A newly discovered strain of ransomware is using Polygon smart contracts for proxy server address rotation and distribution to infiltrate devices, cybersecurity firm Group‑IB warned on Thursday.

The malware, dubbed DeadLock, was first identified in July 2025 and has so far attracted little attention because it lacks a public affiliate program and a data‑leak site and has infected only a limited number of victims, according to the company.

“Although it’s low profile and yet low impact, it applies innovative methods that showcases an evolving skillset which might become dangerous if organizations do not take this emerging threat seriously,” Group-IB said in a blog.

DeadLock’s use of smart contracts to deliver proxy addresses is “an interesting method where attackers can literally apply infinite variants of this technique; imagination is the limit,” the firm noted. Group-IB pointed to a recent report by the Google Threat Intelligence Group highlighting the use of a similar technique called “EtherHiding” employed by North Korean hackers.

What is EtherHiding?

EtherHiding is a campaign disclosed last year in which DPRK hackers used the Ethereum blockchain to conceal and deliver malicious software. Victims are typically lured through compromised websites—often WordPress pages—that load a small snippet of JavaScript. That code then pulls the hidden payload from the blockchain, allowing attackers to distribute malware in a way that is highly resilient to takedowns.

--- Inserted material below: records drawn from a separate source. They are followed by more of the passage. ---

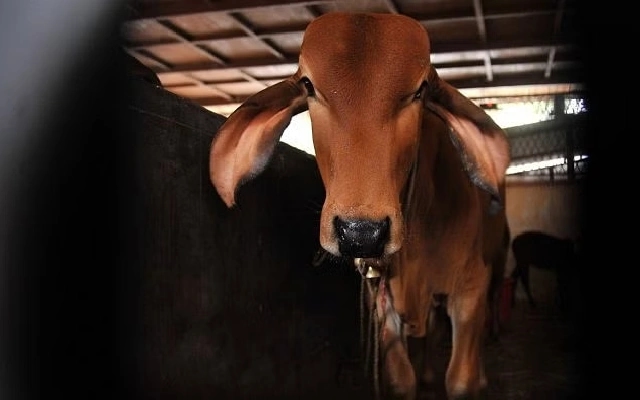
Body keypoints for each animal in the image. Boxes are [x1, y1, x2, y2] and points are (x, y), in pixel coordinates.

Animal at [208, 12, 511, 400]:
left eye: (420, 90)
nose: (361, 233)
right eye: (308, 85)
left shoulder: (470, 288)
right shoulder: (382, 301)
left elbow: (460, 380)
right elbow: (401, 380)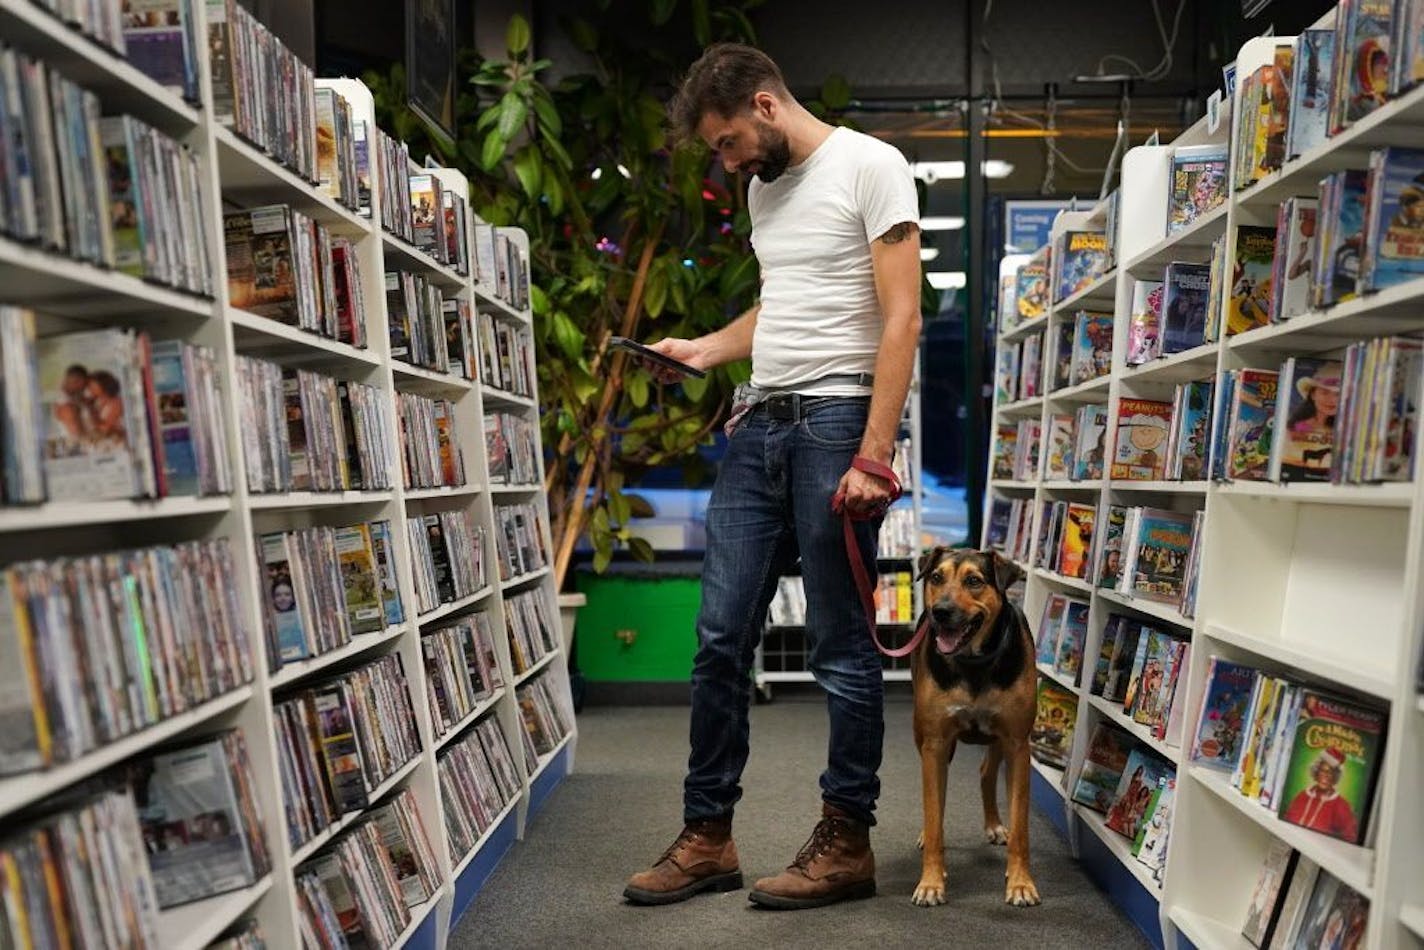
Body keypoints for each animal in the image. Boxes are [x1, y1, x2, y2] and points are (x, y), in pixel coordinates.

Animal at [905, 546, 1042, 911]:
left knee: (986, 771)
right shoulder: (935, 743)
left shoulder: (1017, 743)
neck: (974, 663)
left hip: (997, 739)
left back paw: (995, 824)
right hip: (924, 737)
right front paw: (931, 883)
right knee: (935, 800)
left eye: (974, 581)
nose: (940, 612)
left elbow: (1022, 827)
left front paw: (1021, 883)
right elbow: (934, 812)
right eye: (936, 577)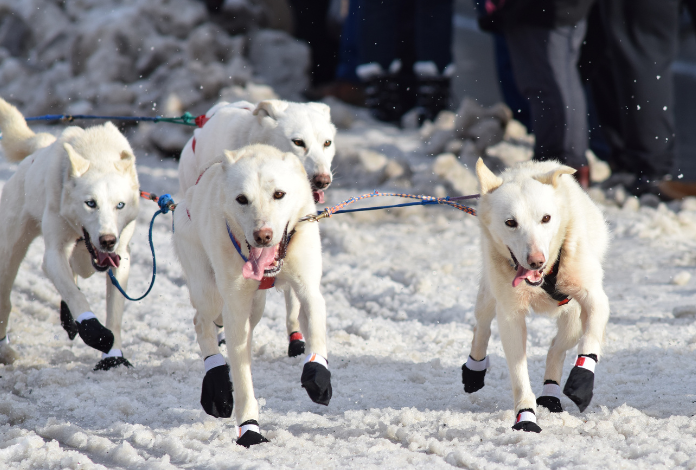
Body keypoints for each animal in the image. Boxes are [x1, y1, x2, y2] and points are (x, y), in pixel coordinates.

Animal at [0, 98, 140, 370]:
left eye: (120, 205)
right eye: (90, 203)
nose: (108, 241)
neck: (97, 152)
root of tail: (39, 147)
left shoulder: (121, 259)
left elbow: (114, 314)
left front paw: (113, 357)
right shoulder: (53, 255)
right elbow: (77, 297)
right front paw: (93, 330)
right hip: (10, 252)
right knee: (5, 299)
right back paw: (4, 349)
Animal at [171, 143, 328, 448]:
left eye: (279, 194)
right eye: (242, 199)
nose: (262, 235)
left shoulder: (308, 289)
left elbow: (316, 331)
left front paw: (318, 374)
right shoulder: (234, 307)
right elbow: (243, 380)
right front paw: (249, 428)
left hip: (254, 308)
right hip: (211, 294)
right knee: (203, 323)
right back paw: (217, 379)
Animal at [462, 159, 608, 434]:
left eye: (546, 218)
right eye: (510, 222)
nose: (536, 260)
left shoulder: (595, 297)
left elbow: (591, 337)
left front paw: (582, 380)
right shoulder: (510, 317)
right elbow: (519, 374)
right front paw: (526, 416)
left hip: (572, 319)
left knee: (556, 349)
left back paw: (551, 394)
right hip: (488, 296)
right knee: (482, 327)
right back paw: (474, 369)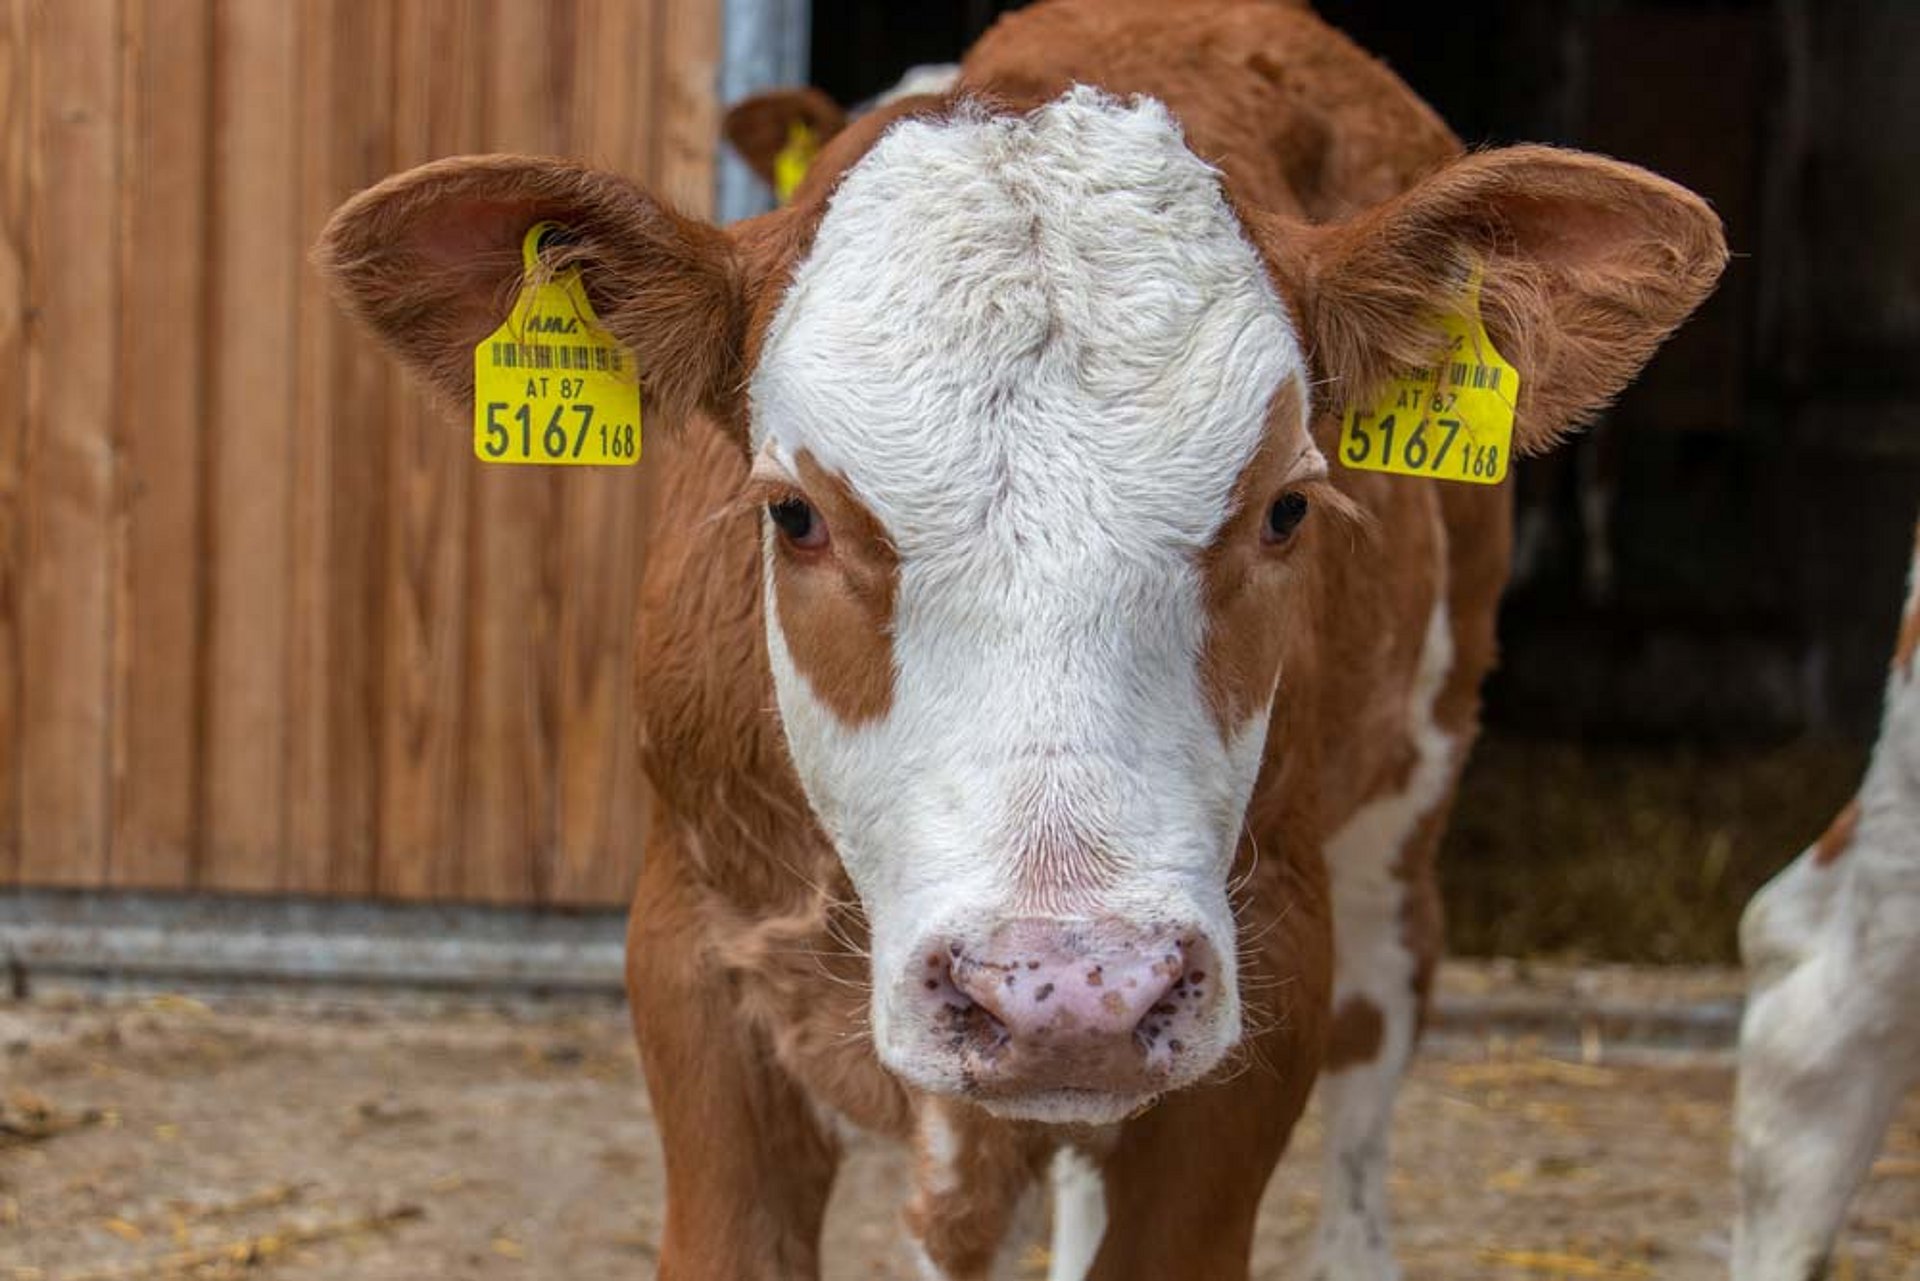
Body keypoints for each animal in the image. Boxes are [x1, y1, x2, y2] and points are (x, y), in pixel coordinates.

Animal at [316, 1, 1726, 1275]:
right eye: (793, 513)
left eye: (1285, 507)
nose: (1070, 993)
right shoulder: (695, 966)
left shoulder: (1266, 988)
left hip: (1401, 816)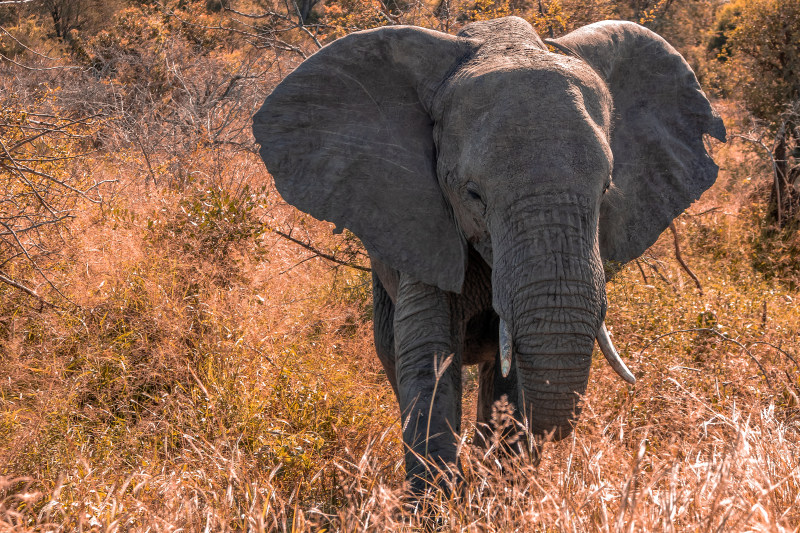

Both EtherHiding and DeadLock repurpose public, decentralized ledgers as covert channels that are difficult for defenders to block or dismantle. DeadLock takes advantage of rotating proxies, which are servers that regularly change the IP of a user, making it harder to track or block.

While Group‑IB admitted that “initial access vectors and other important stages of the attacks remain unknown at this point,” it said DeadLock infections rename encrypted files with a “.dlock” extension and replace desktop backgrounds with ransom notes.

Newer versions also warn victims that sensitive data has been stolen and could be sold or leaked if a ransom is not paid. At least three variants of the malware have been identified so far.

Earlier versions relied on allegedly compromised servers, but researchers now believe the group operates its own infrastructure. The key innovation, however, lies in how DeadLock retrieves and manages server addresses.

“Group-IB researchers uncovered JS code within the HTML file that interacts with a smart contract over the Polygon network,” it explained. “This RPC list contains the available endpoints for interacting with the Polygon network or blockchain, acting as gateways that connect applications to the blockchain’s existing nodes.”

Its most recently observed version also embeds communication channels between the victim and attacker. DeadLock drops a HTML file that acts as a wrapper around the encrypted messaging app Session.

“The main purpose of the HTML file is to facilitate direct communication between the DeadLock operator and the victim,” Group‑IB said.